Like the women, the male characters on Empire are complex creatures. You have the artist in Jamal, the young, wild, and in desperate need of some kind of guidance in Hakeem, and the quiet, in the background, and smart Andre all of which represent different aspects of their father, Lucious.

Lucious Lyon is devious, stubborn, a family man, conflicted, loyal (up to a point), and a fighter unwilling to give into a newly diagnosed illness that will ultimately take his life. That diagnosis is what fuels the cruel and unfair competition he’s set up between his sons.

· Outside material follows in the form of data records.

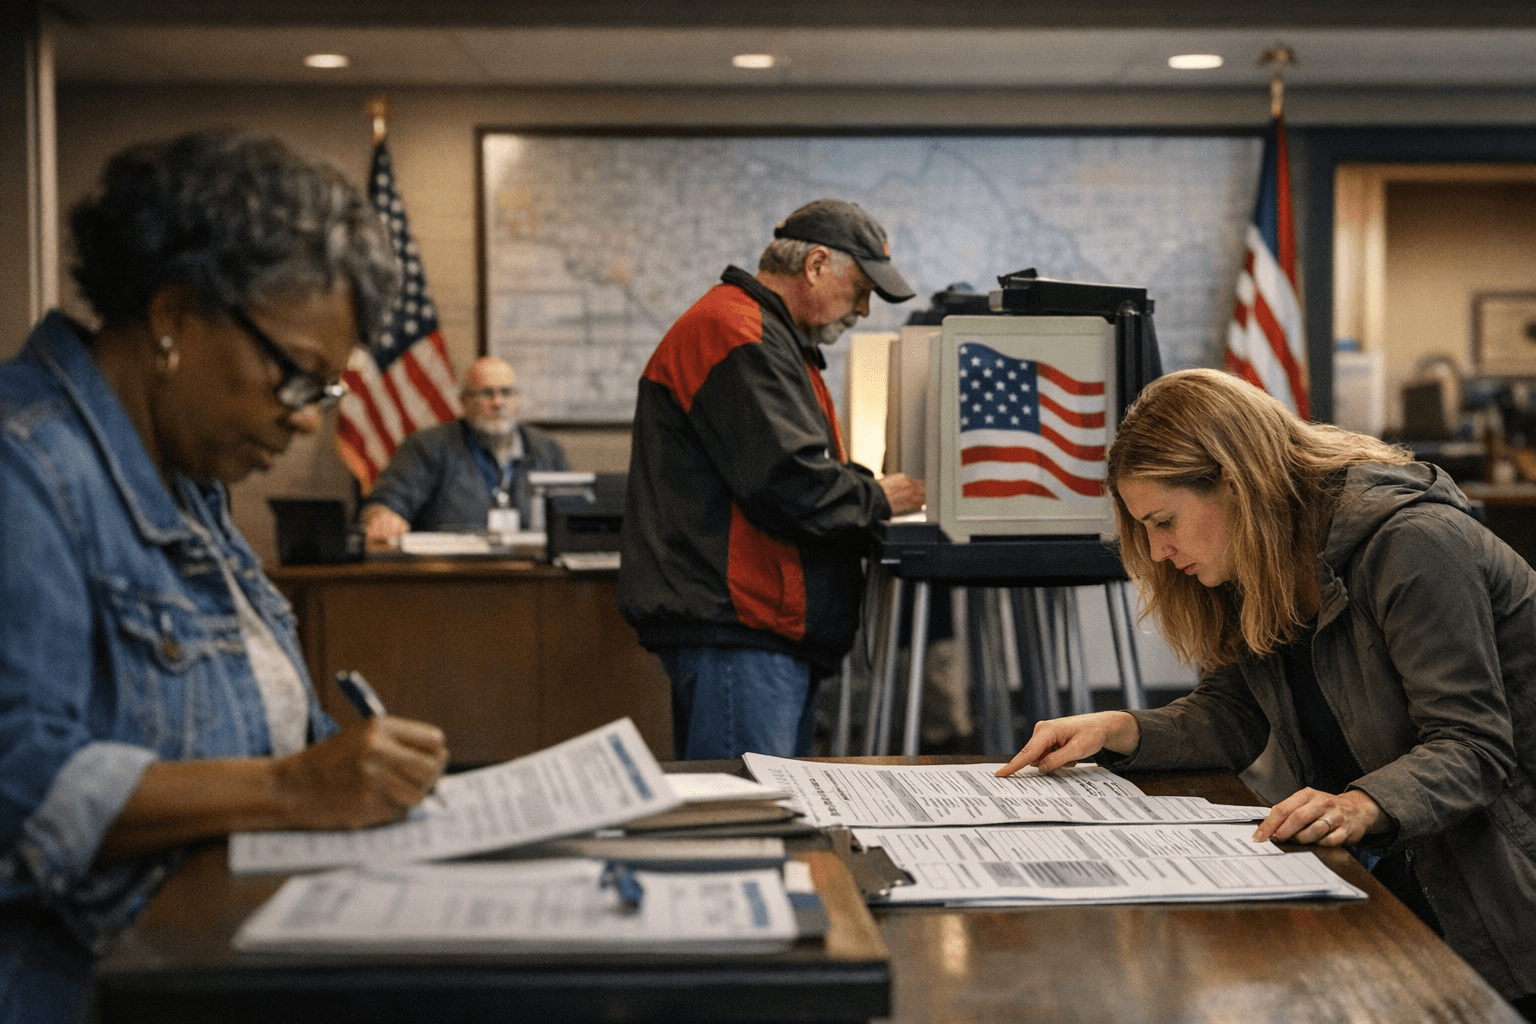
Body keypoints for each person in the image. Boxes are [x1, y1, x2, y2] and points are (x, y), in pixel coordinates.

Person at [0, 131, 450, 1022]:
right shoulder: (27, 471)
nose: (307, 425)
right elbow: (17, 781)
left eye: (324, 396)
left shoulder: (188, 480)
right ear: (174, 316)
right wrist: (292, 787)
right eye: (296, 381)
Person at [997, 367, 1536, 1016]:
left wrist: (1364, 803)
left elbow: (1474, 745)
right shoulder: (1261, 555)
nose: (1158, 552)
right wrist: (1120, 730)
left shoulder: (1411, 542)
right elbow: (1233, 715)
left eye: (1163, 520)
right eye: (1143, 529)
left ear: (1233, 482)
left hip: (1504, 878)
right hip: (1408, 866)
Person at [619, 198, 926, 761]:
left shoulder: (763, 334)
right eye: (860, 289)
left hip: (755, 630)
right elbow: (789, 482)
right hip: (742, 630)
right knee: (746, 821)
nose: (862, 309)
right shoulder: (738, 332)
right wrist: (876, 497)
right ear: (815, 265)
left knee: (759, 813)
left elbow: (784, 466)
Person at [359, 355, 570, 543]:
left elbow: (571, 510)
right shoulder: (426, 447)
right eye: (486, 393)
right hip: (453, 576)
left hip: (529, 573)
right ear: (463, 401)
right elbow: (388, 501)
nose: (498, 402)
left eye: (506, 392)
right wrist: (382, 516)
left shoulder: (546, 449)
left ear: (517, 400)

With the possible exception of Jamal, each of the sons has so far successfully jumped through Lucious’ hoops.

I wanted to root for Andre Lyon to be named successor as he is the one with a degree in business and has been an active part of the company for a long time. He has the ability to talk to bankers, lawyers, the NYSE, etc. and Lucious frequently relies upon him to fix any possible road bumps Empire encounters on its way to its IPO. However, his philosophy is divide and conquer. He’s more than happy to encourage the competition between his brothers in the hopes that they will take each other out leaving him the clear choice. He’s very much his father’s favorite.

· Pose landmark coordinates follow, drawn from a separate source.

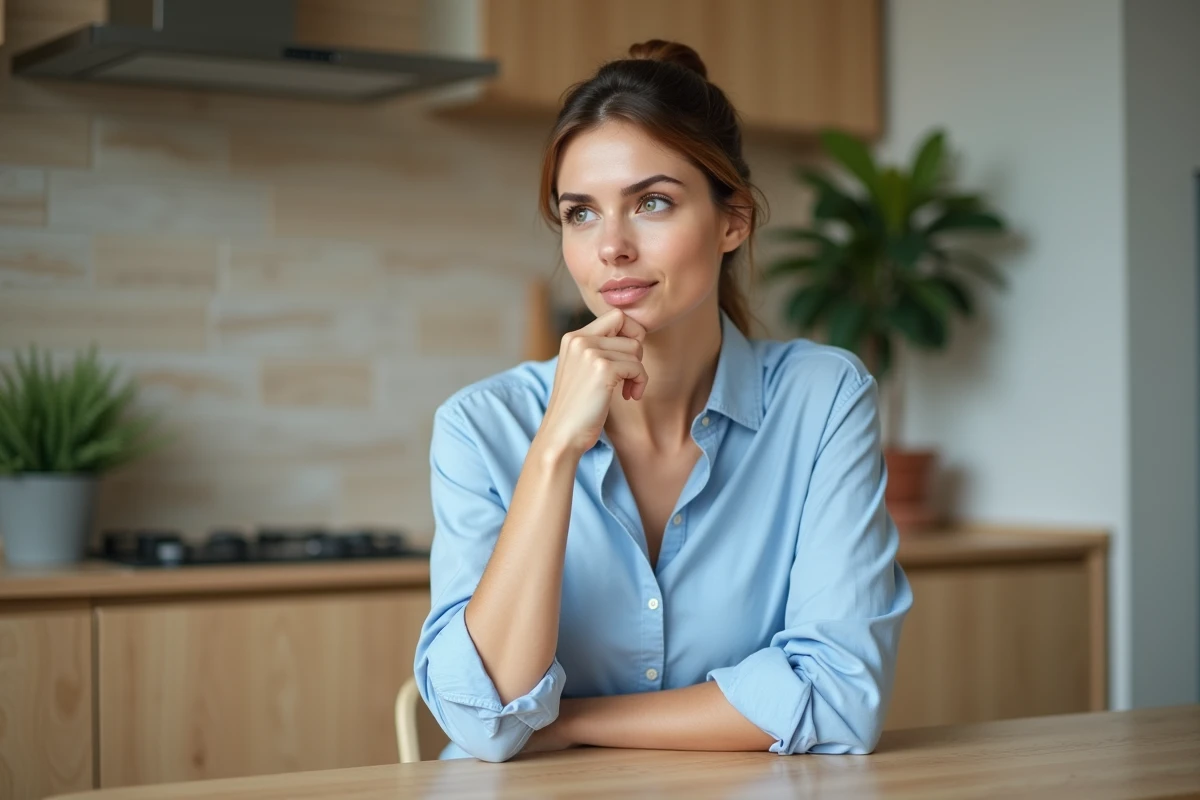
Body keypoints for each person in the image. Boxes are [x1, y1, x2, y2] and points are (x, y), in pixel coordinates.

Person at [413, 39, 913, 763]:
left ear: (733, 220)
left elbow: (837, 698)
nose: (611, 246)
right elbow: (484, 719)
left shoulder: (822, 400)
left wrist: (574, 722)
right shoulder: (481, 426)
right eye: (580, 213)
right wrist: (554, 450)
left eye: (651, 202)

Besides Cookie, my favorite character is Jamal Lyon. The middle child, he has the strongest musical ability but probably the least ambition for the kind of success his mother sees for him. He’s content to write and play songs at small clubs. Cookie favors him the most out of her three children as he is not only the most talented but also because he’s somewhat closeted homosexual who’s been almost completed rejected by Lucious. For example, in a flashback we see a young Jamal walk into the family living room wearing a pair of Cookie’s high heels and one of her scarves. Instantly Lucious picks the boy up, takes him outside, and puts him in the garbage can. Despite the fact Jamal and his father do not really get along, Lucious still pays for Jamal’s apartment until Jamal announces he’s thinking about going public with his sexuality. It is then that their relationship, both personally and professionally, ceases.

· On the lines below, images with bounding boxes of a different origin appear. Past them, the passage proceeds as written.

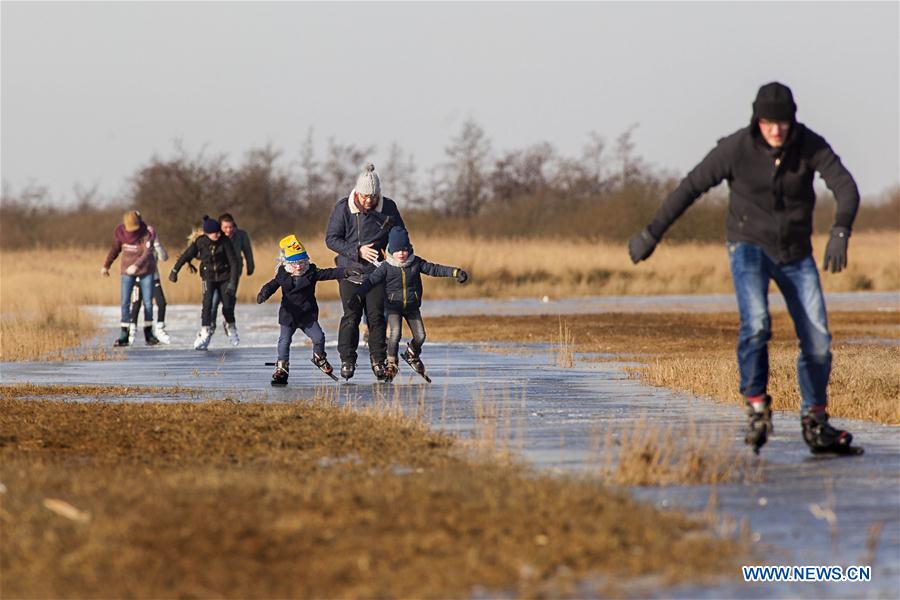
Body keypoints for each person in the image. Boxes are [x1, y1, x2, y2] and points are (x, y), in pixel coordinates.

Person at [627, 82, 861, 455]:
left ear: (792, 121)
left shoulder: (810, 145)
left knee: (817, 339)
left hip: (796, 252)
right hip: (748, 245)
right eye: (769, 122)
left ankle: (815, 420)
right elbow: (690, 187)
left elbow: (845, 187)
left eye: (782, 122)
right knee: (756, 324)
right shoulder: (735, 148)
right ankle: (756, 407)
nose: (776, 130)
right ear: (758, 120)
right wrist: (651, 233)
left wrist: (840, 229)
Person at [349, 226, 468, 380]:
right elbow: (371, 281)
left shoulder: (415, 263)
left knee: (421, 336)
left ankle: (412, 353)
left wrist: (455, 272)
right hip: (393, 307)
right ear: (391, 250)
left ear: (409, 249)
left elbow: (434, 269)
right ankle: (391, 362)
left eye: (405, 250)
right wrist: (358, 295)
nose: (401, 254)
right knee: (395, 334)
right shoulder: (386, 267)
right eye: (398, 250)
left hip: (412, 307)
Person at [325, 163, 406, 381]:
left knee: (376, 318)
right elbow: (331, 239)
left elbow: (400, 234)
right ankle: (347, 360)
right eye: (365, 196)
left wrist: (393, 251)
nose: (369, 200)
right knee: (351, 317)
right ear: (357, 192)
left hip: (377, 273)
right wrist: (357, 251)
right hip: (349, 272)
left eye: (373, 196)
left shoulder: (388, 207)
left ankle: (378, 361)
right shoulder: (343, 208)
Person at [257, 235, 351, 385]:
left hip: (307, 316)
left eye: (302, 262)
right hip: (289, 316)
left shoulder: (311, 272)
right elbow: (272, 285)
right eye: (295, 263)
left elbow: (329, 273)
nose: (299, 267)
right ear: (287, 263)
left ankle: (319, 357)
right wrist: (264, 292)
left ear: (306, 261)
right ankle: (282, 367)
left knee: (319, 337)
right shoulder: (282, 274)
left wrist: (346, 271)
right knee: (284, 341)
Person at [169, 215, 239, 351]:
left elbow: (234, 262)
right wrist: (174, 270)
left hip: (224, 277)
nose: (218, 235)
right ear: (207, 233)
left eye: (219, 232)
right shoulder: (200, 242)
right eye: (214, 233)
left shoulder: (224, 241)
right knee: (207, 303)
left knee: (228, 305)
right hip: (208, 277)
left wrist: (232, 282)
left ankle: (231, 327)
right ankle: (205, 329)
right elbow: (186, 255)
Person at [101, 210, 159, 347]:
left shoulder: (146, 233)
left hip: (145, 270)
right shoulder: (120, 234)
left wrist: (136, 265)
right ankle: (124, 333)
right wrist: (106, 266)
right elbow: (114, 250)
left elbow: (147, 252)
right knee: (125, 302)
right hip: (126, 272)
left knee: (148, 302)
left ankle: (148, 333)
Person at [206, 212, 255, 345]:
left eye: (231, 227)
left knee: (229, 300)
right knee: (214, 301)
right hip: (217, 274)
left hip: (233, 273)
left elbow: (247, 250)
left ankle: (228, 323)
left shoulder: (241, 235)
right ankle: (210, 327)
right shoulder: (216, 236)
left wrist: (250, 265)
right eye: (225, 227)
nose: (228, 230)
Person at [126, 213, 171, 344]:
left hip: (153, 277)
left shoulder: (152, 239)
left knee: (161, 303)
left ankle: (159, 328)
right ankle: (131, 332)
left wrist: (156, 244)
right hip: (137, 279)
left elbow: (164, 258)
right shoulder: (134, 242)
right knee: (136, 305)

I feel bad for Hakeem Lyon. He’s the youngest and grew up without Cookie or really any mother figure in his life. Directionless, he thinks the only thing he can be in life is to be a successful rapper even though his mother points out how can he appeal to the masses when he grew up rich in a genre that usually prides itself on how ‘real’ their music keep it. He definitely has mommy issues which manifests itself in a relationship with a woman clearly old enough to be his mother. He’s starved for some kind of comfort and true guidance which he covers up by acting liking a spoiled, entitled little rich boy. Cookie knows he hates her and doesn’t try to push a relationship knowing she needs to give him time.

In addition to the characters, I think the writing is quite excellent especially since this is a network show. Usually networks play it safe by producing show after show about cops, doctors, and lawyers. At times I think I am watching a cable show because the themes explored feel more like what I’m used to seeing on network. Granted, FOX has usually had the reputation for taking chances with programming and pushing the envelope so it’s not a total surprise to me.

What I appreciate most about the writing is that the writers try to give the viewer complex characters and storylines to keep the viewer guessing. Expectations of what you think a character is going to be are instantly shattered. I’ve always liked stories with morally gray characters and not insulting the reader of viewer into passing automatic judgment. The dialogue is honest and what I find fascinating is that while most of the characters are actively plotting against each other, they all sort of honest about it. It’s a power grab rather than a money grab that drives the games people play with each other. A chess game of who can outsmart who?

This is a family drama in which I find myself unable to root for any one particular character although as I’ve already mentioned, I’m probably rooting for Cookie and Jamal. Through complex characters, complicated storylines that keep the viewer guessing, honest dialogue, and emphasizing the relationships that make me admire FOX’s Empire as a writer.